Figure 2.

In vitro recognition of multiple EBV-associated cancer cells by HLA-matched allogeneic EBV-specific T-cells. (A–D) Cell viability was measured by MTS assay following the exposure for 24 hours of EBV-positive cancer cells SNU719, SNT16 (A), SNU719 and YCCLE1 (B), C17 and SNT16 (C) and C17 and YCCLE1 (D) to HLA-matched TIG-001 and TIG-002 allogeneic EBV-specific T cells across varying effector-to-target (E:T) ratios (5:1–100:1). (E–H) Cytotoxicity was measured by LDH release following the exposure for 24 hours of EBV-positive and EBV-negative cancer cells SNU719 (E), C17 (F), L591 (G) and EBV-positive and EBV-negative NPC43 cells (H) to HLA-matched and HLA-mismatched allogeneic EBV-specific T cells across varying E:T ratios (5:1–100:1).
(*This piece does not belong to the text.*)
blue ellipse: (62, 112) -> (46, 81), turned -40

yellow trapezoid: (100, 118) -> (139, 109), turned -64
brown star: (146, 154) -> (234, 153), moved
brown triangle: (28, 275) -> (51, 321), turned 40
HLA alleles that were matched between the T-cell products and the cancer cell lines are underlined in table 1 and online supplemental table 1. (I) Representation of relative fold expression of LMP1, LMP2 and EBNA1 at mRNA level in each cell line. The expression of these genes is represented as a relative fold change in EBV-positive with respect to EBV-negative (NPC43^– cancer cells). Housekeeping genes HPRT1 and 18sRNA were used as controls. PBS was used as mock treatment across all experiments. Error bars corresponds to mean ± SD from three independent experiments. P values were calculated using Student’s t-test. *p<0.05, **p<0.01, ***p<0.001. EBNA1, EBV-encoded nuclear antigen 1; EBV, Epstein-Barr virus; HLA, human leukocyte antigen; LDH, lactate dehydrogenase; LMP1, latent membrane protein 1; LMP2, latent membrane protein 2; NPC, nasopharyngeal carcinoma; ns, not significant.